> _ACTIVITY_: Pull each line holding "intervention" out of the entries below.

> _RECORDS TO USE_:
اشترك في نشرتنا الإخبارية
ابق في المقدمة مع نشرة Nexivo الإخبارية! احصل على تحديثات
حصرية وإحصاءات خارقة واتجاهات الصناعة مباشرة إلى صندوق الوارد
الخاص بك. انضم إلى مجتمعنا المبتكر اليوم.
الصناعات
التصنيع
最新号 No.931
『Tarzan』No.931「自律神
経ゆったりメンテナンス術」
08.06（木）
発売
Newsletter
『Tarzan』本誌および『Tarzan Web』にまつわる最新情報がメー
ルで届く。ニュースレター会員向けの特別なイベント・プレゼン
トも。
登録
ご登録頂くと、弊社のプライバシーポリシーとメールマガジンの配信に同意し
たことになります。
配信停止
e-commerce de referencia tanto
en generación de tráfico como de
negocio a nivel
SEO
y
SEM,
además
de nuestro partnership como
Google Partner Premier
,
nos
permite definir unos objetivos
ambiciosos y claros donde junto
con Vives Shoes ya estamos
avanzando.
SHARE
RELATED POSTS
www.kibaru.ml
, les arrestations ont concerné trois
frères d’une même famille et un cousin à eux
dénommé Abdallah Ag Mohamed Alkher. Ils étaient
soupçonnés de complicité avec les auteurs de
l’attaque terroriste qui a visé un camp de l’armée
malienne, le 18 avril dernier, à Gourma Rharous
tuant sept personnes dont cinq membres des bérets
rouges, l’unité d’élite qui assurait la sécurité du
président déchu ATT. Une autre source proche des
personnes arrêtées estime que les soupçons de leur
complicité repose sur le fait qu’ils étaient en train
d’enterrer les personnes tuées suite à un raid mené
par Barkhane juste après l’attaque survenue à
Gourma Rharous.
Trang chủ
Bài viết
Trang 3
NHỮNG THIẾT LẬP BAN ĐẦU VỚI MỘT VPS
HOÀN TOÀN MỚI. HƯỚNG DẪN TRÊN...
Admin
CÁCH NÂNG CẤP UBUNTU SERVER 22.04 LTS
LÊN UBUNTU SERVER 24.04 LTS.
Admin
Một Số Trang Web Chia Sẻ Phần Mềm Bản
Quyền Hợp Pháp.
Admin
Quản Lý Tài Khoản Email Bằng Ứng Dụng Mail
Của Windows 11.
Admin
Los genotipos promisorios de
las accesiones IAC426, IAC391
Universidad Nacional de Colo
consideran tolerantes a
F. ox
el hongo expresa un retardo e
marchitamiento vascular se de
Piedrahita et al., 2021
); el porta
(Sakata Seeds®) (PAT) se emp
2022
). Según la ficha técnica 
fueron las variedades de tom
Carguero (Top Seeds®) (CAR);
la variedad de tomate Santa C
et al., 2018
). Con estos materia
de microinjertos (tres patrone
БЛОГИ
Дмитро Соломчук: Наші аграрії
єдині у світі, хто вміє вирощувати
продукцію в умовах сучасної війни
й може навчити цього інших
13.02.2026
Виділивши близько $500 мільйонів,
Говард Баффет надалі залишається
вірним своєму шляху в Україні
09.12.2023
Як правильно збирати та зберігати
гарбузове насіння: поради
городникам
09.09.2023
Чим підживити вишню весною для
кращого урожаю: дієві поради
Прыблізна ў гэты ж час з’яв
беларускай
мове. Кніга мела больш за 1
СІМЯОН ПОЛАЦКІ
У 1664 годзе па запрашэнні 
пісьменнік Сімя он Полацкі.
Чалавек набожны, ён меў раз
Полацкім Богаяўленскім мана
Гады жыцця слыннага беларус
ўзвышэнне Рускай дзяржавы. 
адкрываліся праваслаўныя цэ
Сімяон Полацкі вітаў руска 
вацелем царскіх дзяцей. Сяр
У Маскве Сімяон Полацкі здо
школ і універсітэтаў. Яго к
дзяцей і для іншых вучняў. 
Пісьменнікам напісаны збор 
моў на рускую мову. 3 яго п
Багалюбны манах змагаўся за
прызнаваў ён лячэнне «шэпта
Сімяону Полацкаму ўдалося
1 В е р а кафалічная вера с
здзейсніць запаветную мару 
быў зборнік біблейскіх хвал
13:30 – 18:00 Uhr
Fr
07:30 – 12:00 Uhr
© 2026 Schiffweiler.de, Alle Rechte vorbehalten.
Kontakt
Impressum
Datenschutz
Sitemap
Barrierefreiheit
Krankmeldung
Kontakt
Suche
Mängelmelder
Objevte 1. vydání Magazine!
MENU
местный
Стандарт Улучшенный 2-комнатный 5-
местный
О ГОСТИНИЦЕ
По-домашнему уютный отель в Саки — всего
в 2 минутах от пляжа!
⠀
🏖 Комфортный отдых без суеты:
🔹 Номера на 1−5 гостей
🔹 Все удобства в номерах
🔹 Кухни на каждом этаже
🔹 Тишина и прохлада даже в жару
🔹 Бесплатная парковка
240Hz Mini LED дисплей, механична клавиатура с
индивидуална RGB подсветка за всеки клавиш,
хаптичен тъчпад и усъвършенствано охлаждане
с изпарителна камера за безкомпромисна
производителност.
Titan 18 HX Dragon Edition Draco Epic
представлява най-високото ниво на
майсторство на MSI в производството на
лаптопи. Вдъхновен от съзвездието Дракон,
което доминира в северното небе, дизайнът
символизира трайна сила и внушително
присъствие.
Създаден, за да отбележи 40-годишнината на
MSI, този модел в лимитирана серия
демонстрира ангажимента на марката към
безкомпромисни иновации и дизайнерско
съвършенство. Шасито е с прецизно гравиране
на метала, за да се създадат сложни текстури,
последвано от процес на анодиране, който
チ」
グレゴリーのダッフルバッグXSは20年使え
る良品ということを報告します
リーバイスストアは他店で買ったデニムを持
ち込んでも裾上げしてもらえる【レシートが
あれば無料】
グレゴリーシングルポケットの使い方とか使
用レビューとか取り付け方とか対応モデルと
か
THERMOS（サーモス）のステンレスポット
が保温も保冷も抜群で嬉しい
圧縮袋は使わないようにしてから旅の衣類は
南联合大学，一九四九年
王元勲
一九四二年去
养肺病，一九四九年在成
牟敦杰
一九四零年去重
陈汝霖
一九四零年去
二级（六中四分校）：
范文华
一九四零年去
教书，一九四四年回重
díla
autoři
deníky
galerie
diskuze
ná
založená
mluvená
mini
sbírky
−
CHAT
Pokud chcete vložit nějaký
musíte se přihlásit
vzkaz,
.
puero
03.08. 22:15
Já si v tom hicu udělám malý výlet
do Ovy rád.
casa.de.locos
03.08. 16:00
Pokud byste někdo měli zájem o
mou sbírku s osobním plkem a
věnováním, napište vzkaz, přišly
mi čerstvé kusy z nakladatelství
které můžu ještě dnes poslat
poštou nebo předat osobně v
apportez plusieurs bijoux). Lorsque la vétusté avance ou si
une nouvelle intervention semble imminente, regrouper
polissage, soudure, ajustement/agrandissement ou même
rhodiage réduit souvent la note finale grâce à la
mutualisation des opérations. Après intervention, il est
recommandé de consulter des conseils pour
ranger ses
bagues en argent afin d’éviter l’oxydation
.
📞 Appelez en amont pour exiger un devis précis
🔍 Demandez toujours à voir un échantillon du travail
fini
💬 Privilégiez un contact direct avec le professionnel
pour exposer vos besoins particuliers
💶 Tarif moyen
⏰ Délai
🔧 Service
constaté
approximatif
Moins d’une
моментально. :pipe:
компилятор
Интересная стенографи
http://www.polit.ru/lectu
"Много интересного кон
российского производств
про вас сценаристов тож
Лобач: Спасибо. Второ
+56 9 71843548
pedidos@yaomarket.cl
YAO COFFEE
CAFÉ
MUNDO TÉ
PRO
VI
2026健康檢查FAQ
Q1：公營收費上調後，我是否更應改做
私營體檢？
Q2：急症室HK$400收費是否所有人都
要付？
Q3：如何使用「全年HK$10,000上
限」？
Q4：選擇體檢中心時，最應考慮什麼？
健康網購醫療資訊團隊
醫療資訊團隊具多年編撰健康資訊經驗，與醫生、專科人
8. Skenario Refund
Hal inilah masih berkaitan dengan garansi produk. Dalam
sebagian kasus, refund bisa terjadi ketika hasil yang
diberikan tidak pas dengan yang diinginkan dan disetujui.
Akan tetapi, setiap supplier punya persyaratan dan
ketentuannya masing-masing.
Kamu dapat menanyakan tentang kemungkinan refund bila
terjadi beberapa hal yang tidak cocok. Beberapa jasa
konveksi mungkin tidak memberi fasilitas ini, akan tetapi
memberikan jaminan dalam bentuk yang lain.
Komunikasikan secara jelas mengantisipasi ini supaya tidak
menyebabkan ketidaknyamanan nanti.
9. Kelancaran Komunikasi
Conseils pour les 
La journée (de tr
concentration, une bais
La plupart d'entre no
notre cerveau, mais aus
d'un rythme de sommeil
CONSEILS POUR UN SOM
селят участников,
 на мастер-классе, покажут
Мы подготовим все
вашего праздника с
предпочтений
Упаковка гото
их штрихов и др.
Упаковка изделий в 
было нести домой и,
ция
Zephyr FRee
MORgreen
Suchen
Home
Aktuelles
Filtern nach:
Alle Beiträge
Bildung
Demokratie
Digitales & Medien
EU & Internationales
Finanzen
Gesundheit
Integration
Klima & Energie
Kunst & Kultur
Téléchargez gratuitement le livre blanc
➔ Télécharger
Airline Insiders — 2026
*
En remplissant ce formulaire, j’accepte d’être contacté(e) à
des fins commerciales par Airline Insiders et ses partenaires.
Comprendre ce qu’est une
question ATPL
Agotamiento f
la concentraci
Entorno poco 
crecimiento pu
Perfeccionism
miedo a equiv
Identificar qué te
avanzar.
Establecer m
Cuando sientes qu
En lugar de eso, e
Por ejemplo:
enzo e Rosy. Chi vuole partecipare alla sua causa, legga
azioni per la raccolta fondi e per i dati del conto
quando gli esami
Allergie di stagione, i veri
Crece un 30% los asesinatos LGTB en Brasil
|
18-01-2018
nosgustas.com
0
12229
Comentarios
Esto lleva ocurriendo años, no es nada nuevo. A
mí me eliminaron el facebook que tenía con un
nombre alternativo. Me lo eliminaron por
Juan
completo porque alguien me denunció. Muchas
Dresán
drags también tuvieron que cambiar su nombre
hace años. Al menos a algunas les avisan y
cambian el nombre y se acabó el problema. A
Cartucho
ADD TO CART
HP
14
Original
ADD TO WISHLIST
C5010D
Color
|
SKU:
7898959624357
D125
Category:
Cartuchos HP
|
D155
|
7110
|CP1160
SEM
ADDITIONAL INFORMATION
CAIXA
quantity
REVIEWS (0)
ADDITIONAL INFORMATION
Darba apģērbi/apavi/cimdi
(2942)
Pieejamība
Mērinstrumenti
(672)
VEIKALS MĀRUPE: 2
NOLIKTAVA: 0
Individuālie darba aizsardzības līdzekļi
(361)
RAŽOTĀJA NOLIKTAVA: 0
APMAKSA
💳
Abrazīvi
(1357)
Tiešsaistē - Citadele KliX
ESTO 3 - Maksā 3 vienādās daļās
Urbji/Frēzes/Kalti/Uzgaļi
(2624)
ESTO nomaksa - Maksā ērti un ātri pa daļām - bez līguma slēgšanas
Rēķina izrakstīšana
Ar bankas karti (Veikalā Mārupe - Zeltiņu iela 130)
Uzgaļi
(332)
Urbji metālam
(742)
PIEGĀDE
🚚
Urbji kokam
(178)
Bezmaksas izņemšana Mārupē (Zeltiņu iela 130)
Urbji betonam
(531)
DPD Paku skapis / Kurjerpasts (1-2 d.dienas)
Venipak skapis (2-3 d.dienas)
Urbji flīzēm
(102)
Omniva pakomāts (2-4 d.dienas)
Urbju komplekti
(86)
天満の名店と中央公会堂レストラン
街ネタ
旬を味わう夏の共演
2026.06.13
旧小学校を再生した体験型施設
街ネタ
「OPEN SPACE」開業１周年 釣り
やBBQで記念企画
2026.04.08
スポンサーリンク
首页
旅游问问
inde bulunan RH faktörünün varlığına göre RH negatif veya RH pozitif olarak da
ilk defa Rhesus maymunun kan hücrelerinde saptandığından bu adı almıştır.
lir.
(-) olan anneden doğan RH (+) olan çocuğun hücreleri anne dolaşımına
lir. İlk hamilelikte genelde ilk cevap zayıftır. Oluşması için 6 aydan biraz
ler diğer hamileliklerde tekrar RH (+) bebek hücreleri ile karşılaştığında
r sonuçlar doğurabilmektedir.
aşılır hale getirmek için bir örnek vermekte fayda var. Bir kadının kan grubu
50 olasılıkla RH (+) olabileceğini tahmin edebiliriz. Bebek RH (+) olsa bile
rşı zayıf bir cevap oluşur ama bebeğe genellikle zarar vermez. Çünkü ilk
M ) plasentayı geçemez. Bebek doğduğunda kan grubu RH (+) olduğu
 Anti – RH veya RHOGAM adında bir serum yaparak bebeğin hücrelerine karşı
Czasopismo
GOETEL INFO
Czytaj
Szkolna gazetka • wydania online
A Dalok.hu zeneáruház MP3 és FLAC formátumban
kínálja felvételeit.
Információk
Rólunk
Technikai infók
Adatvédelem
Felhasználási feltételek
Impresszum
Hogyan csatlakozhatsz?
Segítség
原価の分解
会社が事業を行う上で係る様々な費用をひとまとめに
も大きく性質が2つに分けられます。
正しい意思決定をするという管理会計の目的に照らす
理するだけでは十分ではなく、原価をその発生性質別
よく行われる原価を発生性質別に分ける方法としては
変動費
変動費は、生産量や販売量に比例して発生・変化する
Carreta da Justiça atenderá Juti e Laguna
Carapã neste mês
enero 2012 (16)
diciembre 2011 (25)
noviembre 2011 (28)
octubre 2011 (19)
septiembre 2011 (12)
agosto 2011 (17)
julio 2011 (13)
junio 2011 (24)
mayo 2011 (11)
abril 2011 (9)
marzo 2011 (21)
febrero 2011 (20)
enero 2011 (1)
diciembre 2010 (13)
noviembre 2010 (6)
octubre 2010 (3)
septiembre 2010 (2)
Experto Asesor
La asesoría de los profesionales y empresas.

> _ANSWER TO THIS PROBLEM_:
une nouvelle intervention semble imminente, regrouper
mutualisation des opérations. Après intervention, il est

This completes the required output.